Work request 1: Revise the article on Jafar Panahi's Cannes win, starting at "The dissident Iranian" and ending at "the Iranian government.", so that "dissident" becomes "outspoken".
Work request 2: In the article on Jafar Panahi's Cannes win, translate this sentence into Spanish: "The first time I was in prison I was in solitary confinement," Panahi said last week.
:: Provided passage
The dissident Iranian film-maker Jafar Panahi has won the top prize at the Cannes film festival for his drama It Was Just an Accident, inspired by his stints of imprisonment at the hands of the Iranian government.
The film was the first in many years made by the director after a ban on film-making was lifted - although he has continued to direct despite being expressly forbidden to do so. In 2011, a year after his first arrest, a copy of his drama This Is Not a Film was snuck into Cannes on a USB stick hidden in a cake.
It Was Just an Accident is his most personal drama to date, following five characters who believe they have identified the person who anonymously tortured them in prison.
"The first time I was in prison I was in solitary confinement," Panahi said last week.
"I was on my own in a tiny cell and they would take me out blindfolded to a place where I would sit in front of a wall and hear this voice at my back. It was the voice of the man who would question me - sometimes for two hours, sometimes for eight hours.
"And I would just hang on his voice all that time, fantasising about who this person was from his voice. And I had an intuition that someday this voice would be an aspect of something I'd write or shoot and give a creative life to."
::::
:: Provided material
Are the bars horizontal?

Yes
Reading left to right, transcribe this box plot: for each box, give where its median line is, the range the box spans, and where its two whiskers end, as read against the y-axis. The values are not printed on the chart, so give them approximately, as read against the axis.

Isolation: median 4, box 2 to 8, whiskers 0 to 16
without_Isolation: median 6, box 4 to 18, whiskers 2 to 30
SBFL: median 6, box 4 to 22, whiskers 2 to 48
::::
:: Provided material
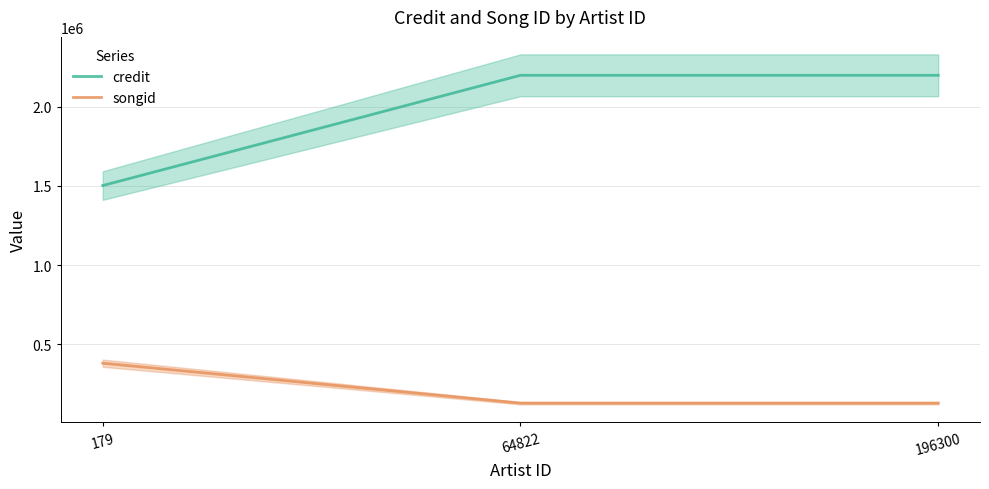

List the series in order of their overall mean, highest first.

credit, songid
::::
:: Provided material
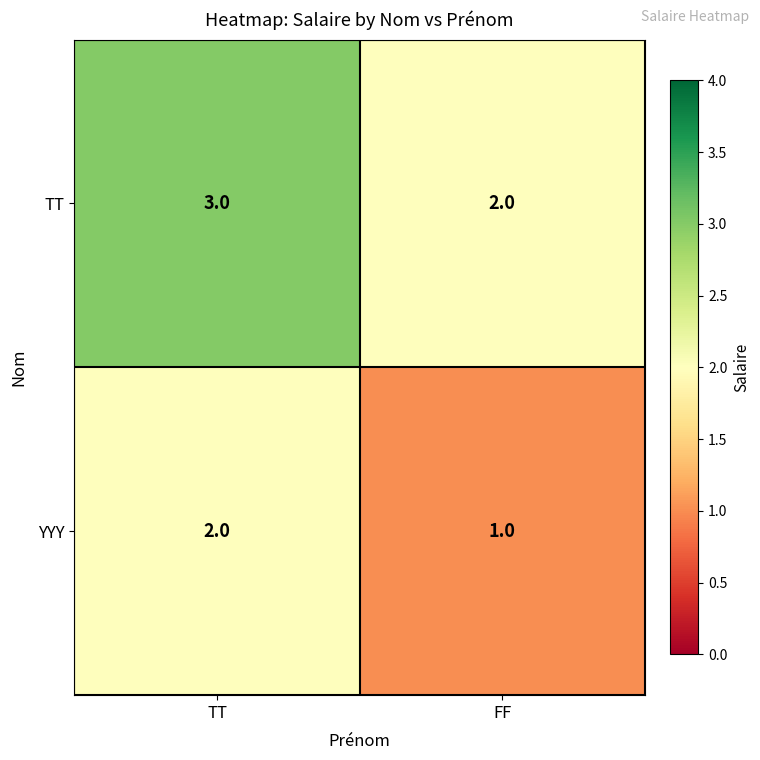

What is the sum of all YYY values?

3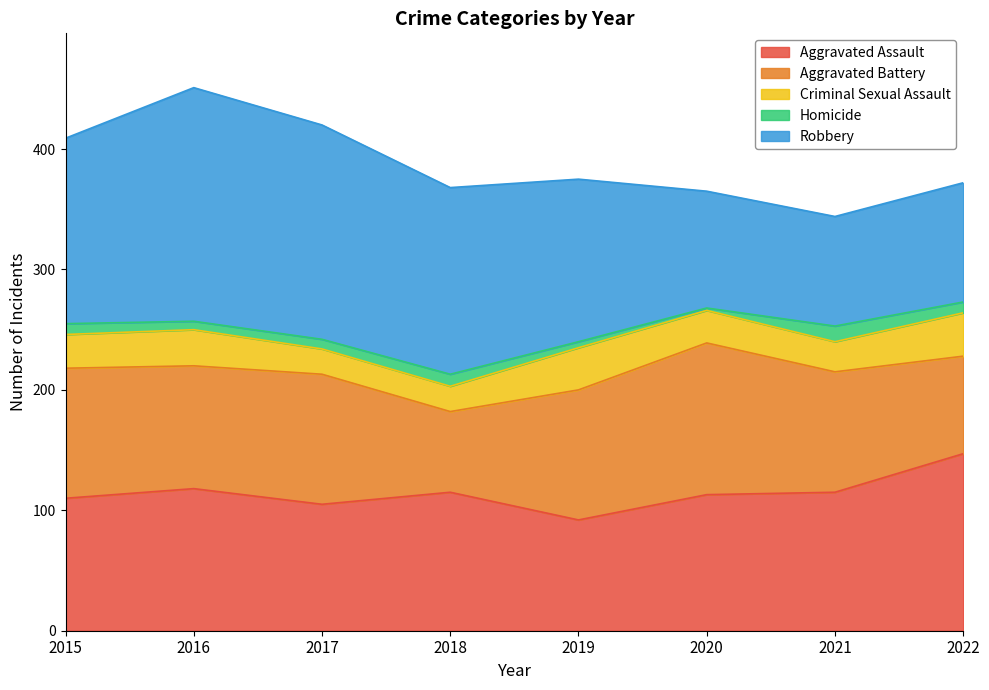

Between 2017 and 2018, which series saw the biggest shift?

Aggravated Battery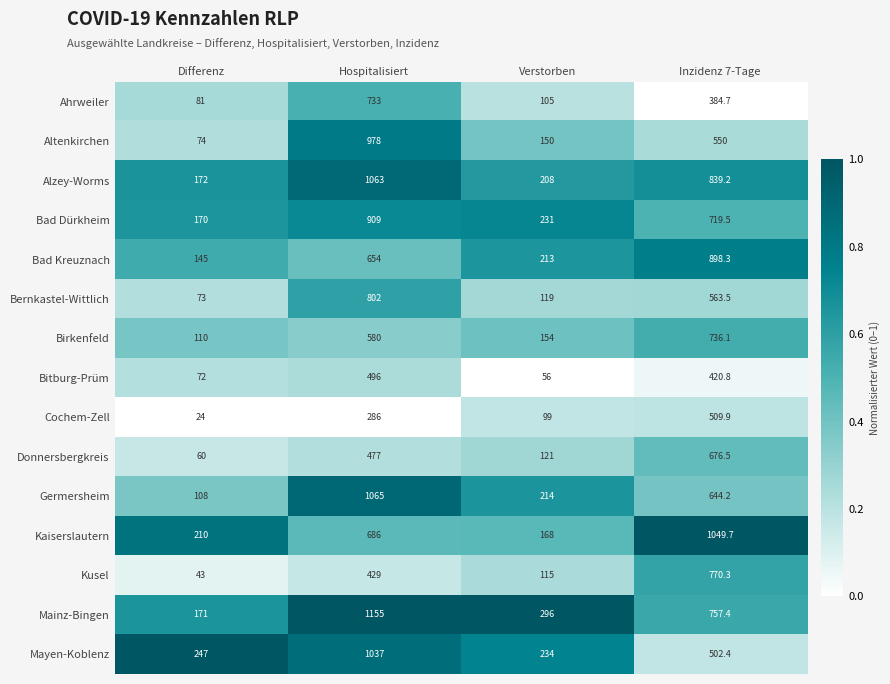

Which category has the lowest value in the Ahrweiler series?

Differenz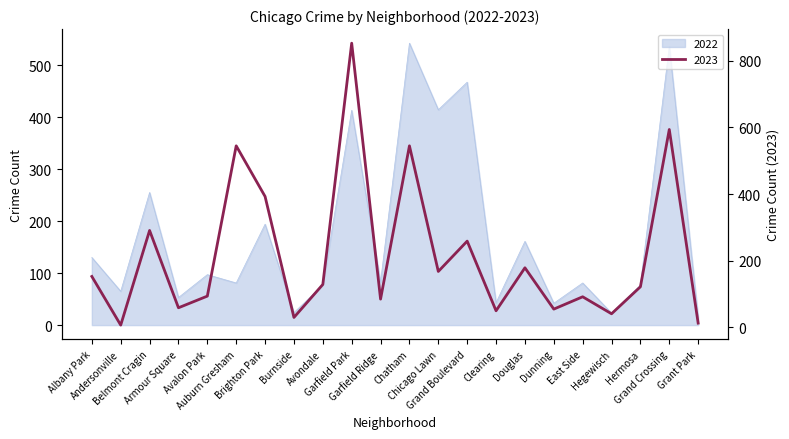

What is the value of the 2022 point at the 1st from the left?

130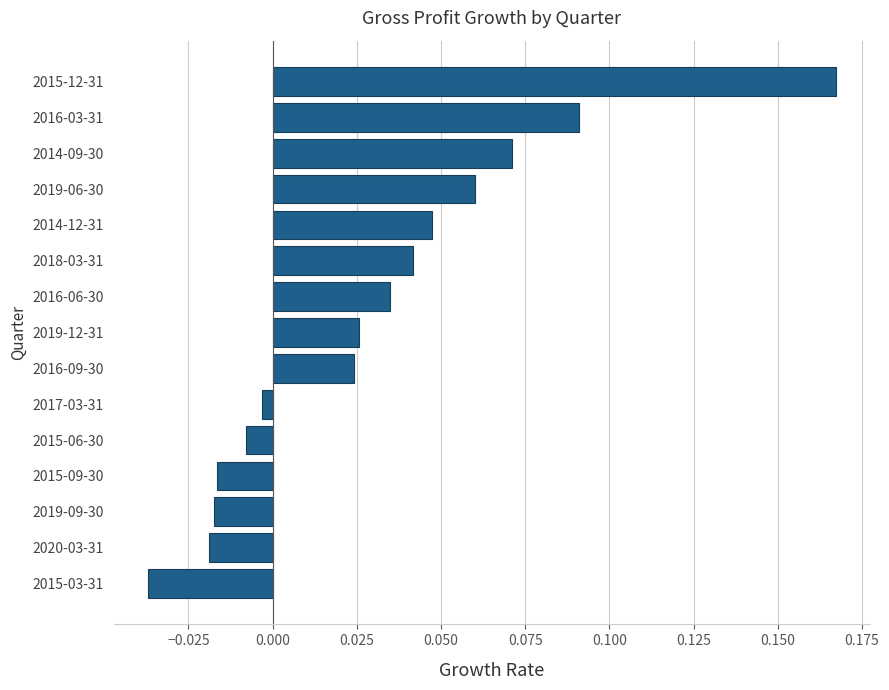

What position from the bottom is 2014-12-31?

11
::::
Your solution 1:
The outspoken Iranian film-maker Jafar Panahi has won the top prize at the Cannes film festival for his drama It Was Just an Accident, inspired by his stints of imprisonment at the hands of the Iranian government.

Your solution 2: «La primera vez que estuve en prisión estuve en régimen de aislamiento», dijo Panahi la semana pasada.